Gran acierto ha sido por parte del Palacio de Festivales en la concepción de su nueva temporada incluir algunos espectáculos que se salen de la habitual programación digestiva preparada para consumo masivo. Y es un acierto no solo por lo que en sí implica esta elección, sino porque también supone la posibilidad para un determinado público de tener acceso a ciertos títulos y formatos que de otro modo, al menos en Santander, nunca conocerían.
En este caso, el pasado sábado se ha podido ver un plato fuerte —un Shakespeare siempre lo es—, en particular un Rey Lear, a cargo de la compañía andaluza Atalaya y bajo la dirección de Ricardo Iniesta. Un montaje muy premiado aunque no precisamente novedoso, por cuanto lleva ya muchos años de gira a las espaldas; algo que por otra parte no es malo para quien no haya tenido ocasión de verlo y que, por otra parte, conlleva por parte del elenco actoral un dominio absoluto de lo que se traen entre manos.
En El Rey Lear están presentes muchos temas muy queridos para el cisne de Avon: las apariencias en los afectos, la traición intrafamiliar, las luchas fratricidas por el poder, el precio de la escalada social. Los personajes componen un abanico de intrigas, desconcierto, maldad, perversión, pasión, padecimientos. La resolución del conflicto siempre adquiere un ribete clásico directamente derivado de la tragedia griega más humana: el fatum acaba por imponerse por encima de las acciones, viles o encomiables, de los hombres; la soberbia —la hybris— es implacablemente castigada; la locura es un elemento decisivo en el devenir de la acción; lo grotesco y lo terrible se funden, provocándonos una mueca de sonrisa horrorizada.

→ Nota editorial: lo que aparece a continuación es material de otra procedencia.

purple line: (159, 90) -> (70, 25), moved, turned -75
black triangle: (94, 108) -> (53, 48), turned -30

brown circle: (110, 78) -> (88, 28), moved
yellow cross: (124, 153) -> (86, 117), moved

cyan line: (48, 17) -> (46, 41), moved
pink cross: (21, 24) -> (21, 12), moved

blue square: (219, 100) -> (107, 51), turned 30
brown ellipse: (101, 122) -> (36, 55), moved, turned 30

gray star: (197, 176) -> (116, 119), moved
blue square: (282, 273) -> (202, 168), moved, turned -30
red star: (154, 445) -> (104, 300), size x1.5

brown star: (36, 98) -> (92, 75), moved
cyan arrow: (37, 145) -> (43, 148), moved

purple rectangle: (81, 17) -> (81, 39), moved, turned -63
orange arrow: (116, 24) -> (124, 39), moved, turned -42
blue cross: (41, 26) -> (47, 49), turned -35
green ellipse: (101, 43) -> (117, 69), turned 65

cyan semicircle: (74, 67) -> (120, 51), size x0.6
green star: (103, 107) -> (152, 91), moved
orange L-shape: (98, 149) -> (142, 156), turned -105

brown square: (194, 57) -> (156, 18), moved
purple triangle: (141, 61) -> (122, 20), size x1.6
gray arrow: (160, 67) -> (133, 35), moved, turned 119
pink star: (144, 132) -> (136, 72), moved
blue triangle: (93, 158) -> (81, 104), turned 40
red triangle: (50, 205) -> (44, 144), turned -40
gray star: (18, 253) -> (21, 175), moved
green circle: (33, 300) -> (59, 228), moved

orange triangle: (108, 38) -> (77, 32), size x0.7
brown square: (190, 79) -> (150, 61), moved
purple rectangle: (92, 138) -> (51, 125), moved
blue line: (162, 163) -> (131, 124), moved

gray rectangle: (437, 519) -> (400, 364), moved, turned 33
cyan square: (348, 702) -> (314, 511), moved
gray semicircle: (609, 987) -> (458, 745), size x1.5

La de Lear no es una tragedia fácil. En realidad, el planteamiento es sórdido: un padre debe atisbar entre la veracidad de los sentimientos de sus hijas para repartir su reino. Quiere oír sus palabras de amor porque la muerte le ronda. El amor —el supuesto amor— se premia con dinero, con posesiones, con privilegios. Queda ahí muy poco espacio para el honor. Cuando todo tiene un precio, lo mismo se compra que se vende.

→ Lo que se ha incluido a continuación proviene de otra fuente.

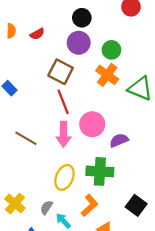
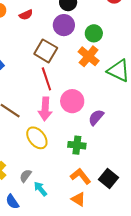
purple semicircle: (119, 140) -> (96, 117), turned -30
green cross: (100, 171) -> (77, 145), size x0.7
yellow ellipse: (64, 177) -> (37, 138), moved, turned -65
orange L-shape: (90, 205) -> (81, 176), moved, turned -90

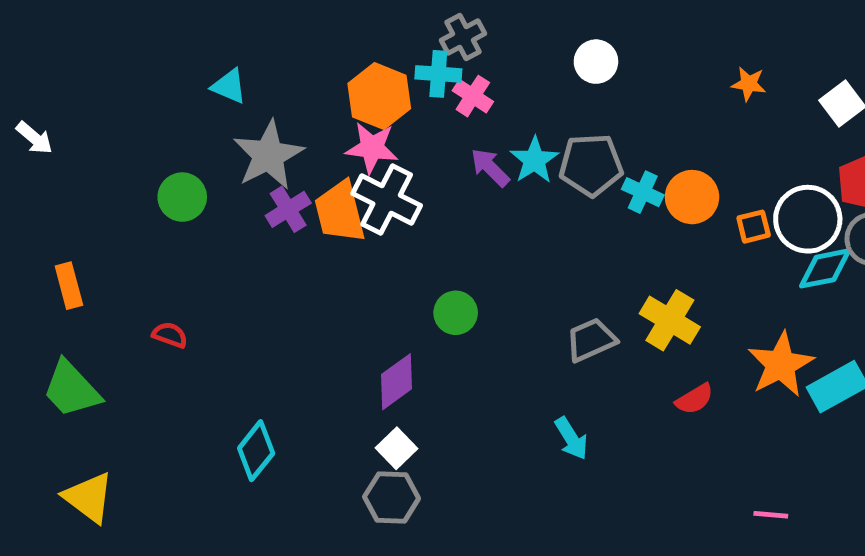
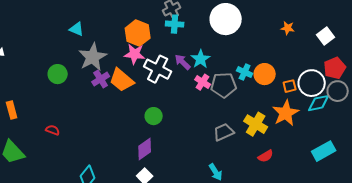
white circle: (596, 62) -> (226, 19), size x1.8
cyan cross: (438, 74) -> (175, 24), moved
pink cross: (473, 96) -> (203, 82), moved
gray pentagon: (591, 165) -> (224, 85), moved
white cross: (387, 199) -> (158, 69), moved
orange trapezoid: (340, 212) -> (122, 80), turned -36
green circle: (456, 313) -> (154, 116), moved
orange star: (781, 364) -> (286, 113), moved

Atalaya hace una apuesta muy arriesgada en que funde un texto recortado y retocado que, sin embargo, sabe quedarse con lo esencial, aunque tal vez pueda resultar un tanto complejo para quienes no conozcan los detalles extendidos de la historia. Se opta también por una puesta en escena coral, con todos los personajes en escena prácticamente a lo largo de toda la obra; dos horas en que las interpretaciones se aliñan con una música específicamente adaptada por Luis Navarro —no siempre con igual fortuna— que contribuye a implantar un ambiente tenebroso a la acción pero también a su mismo desarrollo, creando un entorno natural oscuro, tormentoso y hostil. Resulta interesante que el papel de Lear lo lleve a cabo una mujer, Carmen Gallardo, que hace gala de una poderosa capacidad de convicción. El resto del elenco está a gusto en sus desempeños y lo transmite adecuadamente. Cabe apuntarse, no obstante, una cierta precipitación en la declamación de algunos pasajes que dificultan su audición, aunque este problema —el de su deficiente acústica— estuvo bastante generalizado en toda la representación, en especial en las filas más traseras de la Sala Argenta.

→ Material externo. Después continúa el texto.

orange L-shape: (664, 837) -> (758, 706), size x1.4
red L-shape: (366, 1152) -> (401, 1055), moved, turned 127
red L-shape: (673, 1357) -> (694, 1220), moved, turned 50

La compañía Atalaya hace diana total en el concepto escénico, jugando con unas rústicas y pesadas mesas que funcionan como tales, y asimismo como puertas o ventanas, como aposentos, como tumbas… Una limpieza absoluta a la que, no obstante, se exprime la totalidad de sus posibilidades y lo mismo a los movimientos de los personajes en las tablas, sabiamente conducidos por Juana Casado. La iluminación de Alejandro Conesa es espléndida y lo mismo cabe decir del vestuario de Carmen de Giles, fastuoso y harapiento en su justa medida.
Todo termina —mal, como la vida misma— con una siniestra, contundente y peculiar versión de la Canción del Frío purcelliana. Al final, el hombre es un mero gusano, como avanza Gloucester hacia la mitad de la obra. Un gusano ciego —como los pálidos seres de Beckett— que se debate en las convulsiones de su propia e infinita incertidumbre.